+++ EXCERPTED RECORDS +++
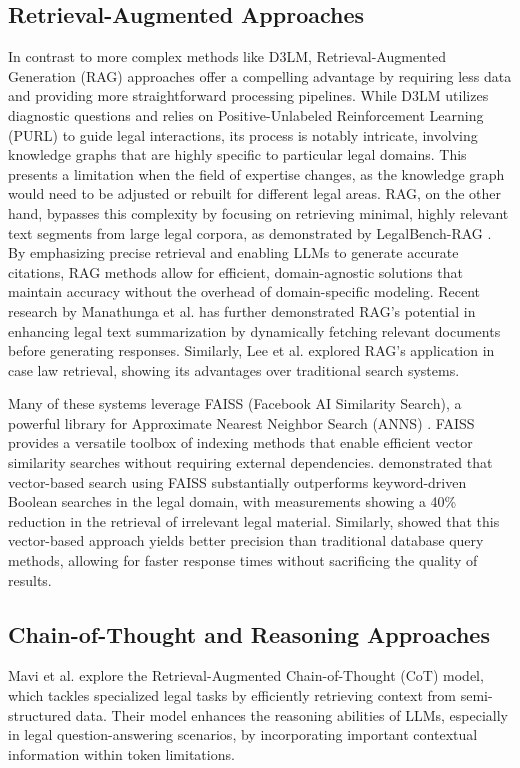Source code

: \subsection{Retrieval-Augmented Approaches}
In contrast to more complex methods like D3LM, Retrieval-Augmented Generation
(RAG) approaches offer a compelling advantage by requiring less data and
providing more straightforward processing pipelines. While D3LM utilizes
diagnostic questions and relies on Positive-Unlabeled Reinforcement Learning
(PURL) to guide legal interactions, its process is notably intricate,
involving knowledge graphs that are highly specific to particular
legal domains. This presents a limitation when the field of expertise changes,
as the knowledge graph would need to be adjusted or rebuilt for different legal
areas.
RAG, on the other hand, bypasses this complexity by focusing on retrieving
minimal, highly relevant text segments from large legal corpora, as
demonstrated by LegalBench-RAG \cite{pipitone2024legalbenchragbenchmarkretrievalaugmentedgeneration}.
By emphasizing precise retrieval and enabling LLMs to generate accurate
citations, RAG methods allow for efficient, domain-agnostic solutions that
maintain accuracy without the overhead of domain-specific modeling. Recent
research by Manathunga et al. \cite{manathunga2023retrievalaugmentedgenerationrepresentative} has
further demonstrated RAG's potential in enhancing legal text summarization by dynamically
fetching relevant documents before generating responses. Similarly,
Lee et al. \cite{ryu-etal-2023-retrieval} explored RAG's application in case
law retrieval, showing its advantages over traditional search systems.

Many of these systems leverage FAISS (Facebook AI Similarity Search), a powerful library for 
Approximate Nearest Neighbor Search (ANNS) \cite{douze2025faisslibrary}. FAISS provides a versatile 
toolbox of indexing methods that enable efficient vector similarity searches without requiring external 
dependencies. \cite{zeng2023scalableeffectivegenerativeinformation} demonstrated that vector-based search using 
FAISS substantially outperforms keyword-driven Boolean searches in the legal domain, with measurements showing a 40\% 
reduction in the retrieval of irrelevant legal material. Similarly, \cite{panchal2025lawpalretrievalaugmented} showed 
that this vector-based approach yields better precision than traditional database query methods, allowing for faster 
response times without sacrificing the quality of results.

\subsection{Chain-of-Thought and Reasoning Approaches}
Mavi et al. \cite{mavi2023retrievalaugmentedchainofthoughtsemistructureddomains} 
explore the Retrieval-Augmented Chain-of-Thought (CoT) model, which tackles specialized 
legal tasks by efficiently retrieving context from semi-structured data. Their model 
enhances the reasoning abilities of LLMs, especially in legal question-answering 
scenarios, by incorporating important contextual information within token limitations.

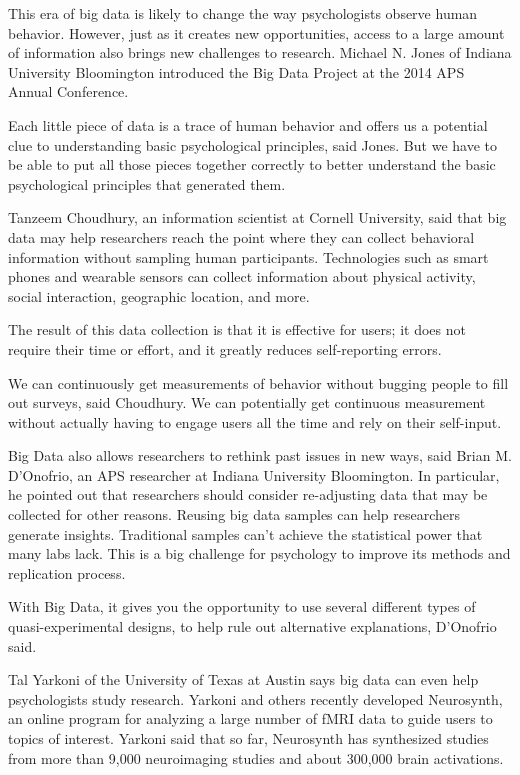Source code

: This era of big data is likely to change the way psychologists observe human behavior. However, just as it creates new opportunities, access to a large amount of information also brings new challenges to research. Michael N. Jones of Indiana University Bloomington introduced the Big Data Project at the 2014 APS Annual Conference.

Each little piece of data is a trace of human behavior and offers us a potential clue to understanding basic psychological principles, said Jones. But we have to be able to put all those pieces together correctly to better understand the basic psychological principles that generated them\cite{editor01}.

Tanzeem Choudhury, an information scientist at Cornell University, said that big data may help researchers reach the point where they can collect behavioral information without sampling human participants. Technologies such as smart phones and wearable sensors can collect information about physical activity, social interaction, geographic location, and more.

The result of this data collection is that it is effective for users; it does not require their time or effort, and it greatly reduces self-reporting errors.

We can continuously get measurements of behavior without bugging people to fill out surveys, said Choudhury. We can potentially get continuous measurement without actually having to engage users all the time and rely on their self-input\cite{editor01}.

Big Data also allows researchers to rethink past issues in new ways, said Brian M. D'Onofrio, an APS researcher at Indiana University Bloomington. In particular, he pointed out that researchers should consider re-adjusting data that may be collected for other reasons. Reusing big data samples can help researchers generate insights. Traditional samples can't achieve the statistical power that many labs lack. This is a big challenge for psychology to improve its methods and replication process.

With Big Data, it gives you the opportunity to use several different types of quasi-experimental designs, to help rule out alternative explanations, D’Onofrio said\cite{editor01}.

Tal Yarkoni of the University of Texas at Austin says big data can even help psychologists study research. Yarkoni and others recently developed Neurosynth, an online program for analyzing a large number of fMRI data to guide users to topics of interest. Yarkoni said that so far, Neurosynth has synthesized studies from more than 9,000 neuroimaging studies and about 300,000 brain activations.


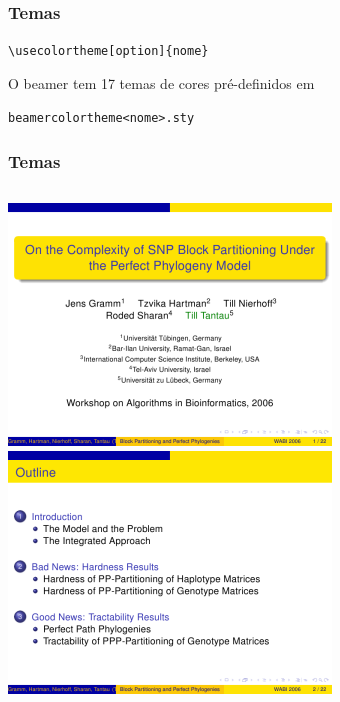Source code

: \documentclass{beamer}
\newcommand{\kw}[1]{\textbackslash {\color{submerged}#1}}
\begin{document}
\begin{frame}
   \frametitle{Temas}
   \begin{center}
      {\tt{\kw{usecolortheme}[option]\{nome\}}}\\
   \end{center}
   O beamer tem 17 temas de cores pré-definidos em\\
   \begin{center}{\tt{beamercolortheme<nome>.sty}}\end{center}
\end{frame}

\begin{frame}
   \frametitle{Temas}
   \begin{columns}
      \includegraphics[width=0.45\paperwidth]{imagens/AnnArbor01.png}
      \includegraphics[width=0.45\paperwidth]{imagens/AnnArbor02.png}
   \end{columns}
\end{frame}
\end{document}
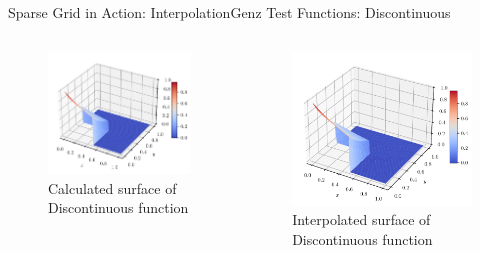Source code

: \begin{frame}{Sparse Grid in Action: Interpolation}{Genz Test Functions: Discontinuous}
    \begin{columns}
        \begin{column}{0.5\textwidth}
            \begin{figure}
                \centering
                \includegraphics[width=.8\textwidth]{figures/disco.pdf}
                \caption{Calculated surface of Discontinuous function}
            \end{figure}
        \end{column}
        \begin{column}{0.5\textwidth}
            \begin{figure}
                \centering
                \includegraphics[width=.8\textwidth]{figures/SurfacePlot_disco.pdf}
                \caption{Interpolated surface of Discontinuous function}
            \end{figure}
        \end{column}
    \end{columns}
\end{frame}

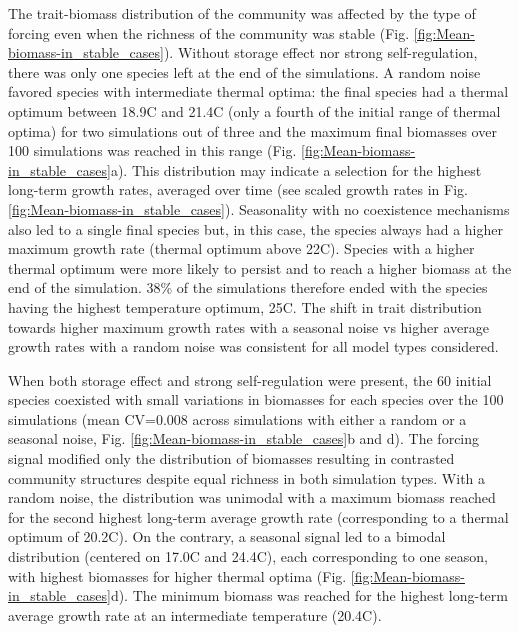 \documentclass[smallcondensed,referee]{svjour3}       %
\begin{document}
The trait-biomass distribution of the community was affected by the
type of forcing even when the richness of the community was stable
(Fig. \ref{fig:Mean-biomass-in_stable_cases}). Without storage effect
nor strong self-regulation, there was only one species left at the
end of the simulations. A random noise favored species with intermediate
thermal optima: the final species had a thermal optimum between 18.9\textdegree C
and 21.4\textdegree C (only a fourth of the initial range of thermal optima)
for two simulations out of three and the maximum final biomasses over
100 simulations was reached in this range (Fig. \ref{fig:Mean-biomass-in_stable_cases}a).
This distribution may indicate a selection for the highest long-term
growth rates, averaged over time (see scaled growth rates in Fig.
\ref{fig:Mean-biomass-in_stable_cases}). Seasonality with no coexistence
mechanisms also led to a single final species but, in this case, the
species always had a higher maximum growth rate (thermal optimum above
22\textdegree C). Species with a higher thermal optimum were more likely to persist
and to reach a higher biomass at the end of the simulation. 38\% of
the simulations therefore ended with the species having the highest
temperature optimum, 25\textdegree C. The shift in trait distribution towards
higher maximum growth rates with a seasonal noise vs higher average
growth rates with a random noise was consistent for all model types
considered. 

When both storage effect and strong self-regulation were present,
the 60 initial species coexisted with small variations in biomasses
for each species over the 100 simulations (mean CV=0.008 across simulations
with either a random or a seasonal noise, Fig. \ref{fig:Mean-biomass-in_stable_cases}b
and d). The forcing signal modified only the distribution of biomasses
resulting in contrasted community structures despite equal richness
in both simulation types. With a random noise, the distribution was
unimodal with a maximum biomass reached for the second highest long-term
average growth rate (corresponding to a thermal optimum of 20.2\textdegree C).
On the contrary, a seasonal signal led to a bimodal distribution (centered
on 17.0\textdegree C and 24.4\textdegree C), each corresponding to one season, with highest
biomasses for higher thermal optima (Fig. \ref{fig:Mean-biomass-in_stable_cases}d).
The minimum biomass was reached for the highest long-term average
growth rate at an intermediate temperature (20.4\textdegree C).
\end{document}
+++
Provide the count of lines in the records above that hold the word "richness", with no other text.

2